Land continues to have currency at both regional and global levels. Generally, access to more significant areas of land enhances the income and welfare of households. According to the presented idealised trajectory of welfare following resettlement in Zimbabwe (see Figure 1 below), welfare levels initially declined as households experienced a period of stress and adjustments. Unfortunately, not all families recovered from such a decline. Once adjustment occurred, the welfare levels increased until the target level of benefits for access to land was reached. However, the per capita benefit would begin to decline if the number of household members naturally increased. The larger economy proved not to be dynamic enough, and people were not absorbed in an economy that was not directly dependent on agriculture.

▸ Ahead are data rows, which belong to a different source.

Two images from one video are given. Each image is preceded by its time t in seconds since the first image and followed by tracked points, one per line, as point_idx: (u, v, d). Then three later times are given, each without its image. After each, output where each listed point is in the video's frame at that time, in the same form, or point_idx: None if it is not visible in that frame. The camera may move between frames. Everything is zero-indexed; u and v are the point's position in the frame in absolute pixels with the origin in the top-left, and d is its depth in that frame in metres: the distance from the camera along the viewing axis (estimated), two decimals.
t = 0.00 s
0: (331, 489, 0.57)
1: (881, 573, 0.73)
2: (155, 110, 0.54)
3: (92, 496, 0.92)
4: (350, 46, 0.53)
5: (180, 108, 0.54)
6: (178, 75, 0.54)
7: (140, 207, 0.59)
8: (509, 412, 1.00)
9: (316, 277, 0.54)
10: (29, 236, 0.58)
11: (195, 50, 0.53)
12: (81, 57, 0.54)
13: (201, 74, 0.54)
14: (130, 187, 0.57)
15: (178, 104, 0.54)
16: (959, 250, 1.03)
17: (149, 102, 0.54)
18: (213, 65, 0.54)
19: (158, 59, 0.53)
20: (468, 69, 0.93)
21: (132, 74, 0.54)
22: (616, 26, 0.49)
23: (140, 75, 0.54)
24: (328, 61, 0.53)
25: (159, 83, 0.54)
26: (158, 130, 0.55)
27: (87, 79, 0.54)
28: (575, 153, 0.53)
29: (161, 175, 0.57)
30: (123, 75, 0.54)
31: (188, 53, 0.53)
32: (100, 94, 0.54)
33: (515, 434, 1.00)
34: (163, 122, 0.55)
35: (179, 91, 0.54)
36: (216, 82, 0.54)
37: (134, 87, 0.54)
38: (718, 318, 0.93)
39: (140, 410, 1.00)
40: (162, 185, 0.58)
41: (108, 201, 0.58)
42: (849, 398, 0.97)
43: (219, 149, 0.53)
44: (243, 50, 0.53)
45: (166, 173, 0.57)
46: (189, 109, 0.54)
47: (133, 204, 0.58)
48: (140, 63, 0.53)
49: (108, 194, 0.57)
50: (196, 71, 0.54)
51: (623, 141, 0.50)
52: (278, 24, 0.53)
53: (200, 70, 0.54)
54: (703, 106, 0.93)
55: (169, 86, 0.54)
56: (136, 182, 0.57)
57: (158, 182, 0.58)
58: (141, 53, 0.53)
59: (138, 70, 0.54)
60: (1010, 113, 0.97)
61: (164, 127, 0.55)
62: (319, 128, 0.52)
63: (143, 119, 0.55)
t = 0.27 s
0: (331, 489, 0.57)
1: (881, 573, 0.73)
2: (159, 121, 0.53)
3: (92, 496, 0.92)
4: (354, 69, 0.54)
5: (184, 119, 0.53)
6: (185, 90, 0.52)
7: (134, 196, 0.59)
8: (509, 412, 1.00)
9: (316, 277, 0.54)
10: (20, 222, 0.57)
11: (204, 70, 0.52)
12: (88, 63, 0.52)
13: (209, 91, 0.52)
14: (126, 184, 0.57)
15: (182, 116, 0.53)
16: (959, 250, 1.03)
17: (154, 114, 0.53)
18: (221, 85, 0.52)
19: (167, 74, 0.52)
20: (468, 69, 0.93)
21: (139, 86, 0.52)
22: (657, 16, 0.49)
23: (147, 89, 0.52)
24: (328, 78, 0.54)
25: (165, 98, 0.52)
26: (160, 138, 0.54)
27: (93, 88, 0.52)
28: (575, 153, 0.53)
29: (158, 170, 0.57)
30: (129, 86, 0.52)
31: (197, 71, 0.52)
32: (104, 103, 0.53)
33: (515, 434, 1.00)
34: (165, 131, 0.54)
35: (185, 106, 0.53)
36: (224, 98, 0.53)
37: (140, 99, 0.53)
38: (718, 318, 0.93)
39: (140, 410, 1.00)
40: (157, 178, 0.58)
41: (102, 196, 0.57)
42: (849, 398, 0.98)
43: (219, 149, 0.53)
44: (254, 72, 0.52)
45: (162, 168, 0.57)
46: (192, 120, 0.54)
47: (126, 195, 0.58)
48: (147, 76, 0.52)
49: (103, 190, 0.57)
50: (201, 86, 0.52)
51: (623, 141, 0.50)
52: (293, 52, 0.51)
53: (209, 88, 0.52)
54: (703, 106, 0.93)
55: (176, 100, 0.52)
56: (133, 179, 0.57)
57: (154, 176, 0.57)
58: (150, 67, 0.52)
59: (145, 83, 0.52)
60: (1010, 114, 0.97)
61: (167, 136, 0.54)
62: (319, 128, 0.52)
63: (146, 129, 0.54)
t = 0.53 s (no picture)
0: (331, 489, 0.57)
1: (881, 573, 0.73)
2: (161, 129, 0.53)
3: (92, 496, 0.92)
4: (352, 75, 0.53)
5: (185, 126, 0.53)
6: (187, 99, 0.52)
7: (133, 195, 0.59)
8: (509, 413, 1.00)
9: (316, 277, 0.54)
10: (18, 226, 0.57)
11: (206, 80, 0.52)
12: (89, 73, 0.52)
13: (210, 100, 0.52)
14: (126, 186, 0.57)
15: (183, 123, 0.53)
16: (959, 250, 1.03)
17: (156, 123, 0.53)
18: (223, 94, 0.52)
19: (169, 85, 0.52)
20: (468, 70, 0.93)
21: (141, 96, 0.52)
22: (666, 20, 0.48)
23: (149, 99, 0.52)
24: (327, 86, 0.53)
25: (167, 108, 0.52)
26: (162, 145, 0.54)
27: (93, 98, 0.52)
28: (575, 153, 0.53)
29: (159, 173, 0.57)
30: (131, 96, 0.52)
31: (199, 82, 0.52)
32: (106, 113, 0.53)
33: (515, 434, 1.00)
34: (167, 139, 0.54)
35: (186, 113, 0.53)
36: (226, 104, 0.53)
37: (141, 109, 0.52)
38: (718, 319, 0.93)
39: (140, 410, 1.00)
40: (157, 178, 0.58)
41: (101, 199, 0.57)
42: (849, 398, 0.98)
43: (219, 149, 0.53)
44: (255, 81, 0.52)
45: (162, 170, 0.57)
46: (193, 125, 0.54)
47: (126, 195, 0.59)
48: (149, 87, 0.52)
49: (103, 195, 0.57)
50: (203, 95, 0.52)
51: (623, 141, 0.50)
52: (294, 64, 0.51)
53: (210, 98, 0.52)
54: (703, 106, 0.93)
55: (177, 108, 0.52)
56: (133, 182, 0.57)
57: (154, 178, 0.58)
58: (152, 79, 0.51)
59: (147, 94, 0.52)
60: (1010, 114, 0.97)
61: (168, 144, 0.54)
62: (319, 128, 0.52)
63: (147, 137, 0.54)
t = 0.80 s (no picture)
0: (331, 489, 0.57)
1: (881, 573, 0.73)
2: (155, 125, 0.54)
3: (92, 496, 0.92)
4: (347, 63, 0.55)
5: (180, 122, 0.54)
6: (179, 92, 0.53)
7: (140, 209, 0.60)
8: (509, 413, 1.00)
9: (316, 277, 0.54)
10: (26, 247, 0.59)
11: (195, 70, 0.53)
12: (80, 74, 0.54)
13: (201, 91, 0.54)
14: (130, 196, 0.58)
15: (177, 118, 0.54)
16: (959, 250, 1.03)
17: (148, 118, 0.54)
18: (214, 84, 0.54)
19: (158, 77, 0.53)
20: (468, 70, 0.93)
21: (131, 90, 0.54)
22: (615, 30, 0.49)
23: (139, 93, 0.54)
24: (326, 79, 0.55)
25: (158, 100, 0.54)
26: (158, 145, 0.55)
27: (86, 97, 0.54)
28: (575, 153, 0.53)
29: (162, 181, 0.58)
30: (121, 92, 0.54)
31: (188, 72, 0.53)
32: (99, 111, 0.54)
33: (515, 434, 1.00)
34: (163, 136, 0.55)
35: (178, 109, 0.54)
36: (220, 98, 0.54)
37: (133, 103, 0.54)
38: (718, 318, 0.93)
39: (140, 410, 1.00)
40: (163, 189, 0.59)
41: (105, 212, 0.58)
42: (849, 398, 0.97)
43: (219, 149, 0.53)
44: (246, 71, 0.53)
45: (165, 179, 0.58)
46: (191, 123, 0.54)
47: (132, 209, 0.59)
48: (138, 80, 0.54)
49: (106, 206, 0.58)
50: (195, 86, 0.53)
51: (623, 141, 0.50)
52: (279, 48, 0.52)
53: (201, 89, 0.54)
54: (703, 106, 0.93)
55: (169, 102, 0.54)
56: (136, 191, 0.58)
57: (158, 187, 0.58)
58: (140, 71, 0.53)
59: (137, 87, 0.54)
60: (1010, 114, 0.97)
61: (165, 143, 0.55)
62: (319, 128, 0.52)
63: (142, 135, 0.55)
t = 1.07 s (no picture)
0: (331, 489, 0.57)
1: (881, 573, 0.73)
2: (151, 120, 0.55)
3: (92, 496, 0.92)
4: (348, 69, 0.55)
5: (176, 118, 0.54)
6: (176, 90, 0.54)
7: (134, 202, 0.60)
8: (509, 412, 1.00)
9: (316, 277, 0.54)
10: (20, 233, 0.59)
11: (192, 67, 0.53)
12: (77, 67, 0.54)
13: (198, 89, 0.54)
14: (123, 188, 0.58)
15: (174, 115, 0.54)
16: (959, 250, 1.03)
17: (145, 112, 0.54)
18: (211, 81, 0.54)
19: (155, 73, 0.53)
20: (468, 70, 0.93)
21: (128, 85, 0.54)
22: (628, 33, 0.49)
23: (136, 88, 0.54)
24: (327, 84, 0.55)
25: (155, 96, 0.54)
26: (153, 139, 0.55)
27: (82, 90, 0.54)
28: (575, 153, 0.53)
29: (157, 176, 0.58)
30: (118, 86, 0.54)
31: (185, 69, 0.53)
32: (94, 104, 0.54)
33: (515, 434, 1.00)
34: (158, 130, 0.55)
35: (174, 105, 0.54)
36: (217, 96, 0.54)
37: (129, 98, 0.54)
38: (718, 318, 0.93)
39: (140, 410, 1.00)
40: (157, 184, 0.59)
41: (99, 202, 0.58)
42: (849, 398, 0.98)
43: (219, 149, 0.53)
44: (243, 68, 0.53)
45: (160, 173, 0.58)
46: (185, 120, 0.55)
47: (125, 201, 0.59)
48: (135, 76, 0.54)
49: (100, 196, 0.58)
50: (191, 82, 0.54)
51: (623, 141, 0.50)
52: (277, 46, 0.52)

As a result, households remained solely reliant on the land.

Aspects such as asset accumulation, quality of housing, cattle ownership, and household consumption were studied. Findings indicated that access to land enhanced the household income and welfare of resettled households. In addition, families used revenues from crop and livestock sales to improve their welfare.


According to the findings of research conducted in 2016, households that had been resettled on medium-sized farms (A2 farms) enjoyed greater welfare than households resettled on smaller farms (A1 farms), while communal farmers (the control group) continued to enjoy minor welfare. Asset accumulation was investigated. It was found that 40.6% of participants on A2 farms (medium farms) owned tractors, while only 12.1% on A1 farms (small farms) owned tractors. None of the participating communal farmers owned a tractor. It was also found that 90.6% of participants on A2 farms and 30.3% on A1 farms owned cars, while none of the communal farmers owned a car.

42.5% of the communal participants still lived in pole and dagha houses. The corresponding percentages among participants on A1 and A2 farms were 18.2% and 0%, respectively. Statistics indicated that the diets of A2 and A1 households had improved significantly. However, a more significant number of participating households in the control group experienced food shortages, indicating poverty.

In conclusion, Tekwa said that land reform remained a better social policy (welfare) intervention than either food or cash transfers, particularly where land distribution still favoured particular social groups to the exclusion of others. Indications were that access to land without agrarian support had a negative effect on the shape of the curve, which tracked the growth of welfare. Government interventions would also be needed to improve the welfare of people through policies and intervention in the economy. Access to land enhanced the welfare of resettled land-beneficiary households. However, non-land beneficiary households in communal areas did not enjoy the same level of welfare as land-beneficiary households.

A new research project undertaken under the auspices of the SARChI Chair is entitled the Social Policy Dimensions of Land and Agrarian Reform in International Perspective. This project will continue to track the welfare progression of land reform beneficiaries to determine whether land and agrarian reform should be used as a social policy instrument, particularly in development contexts.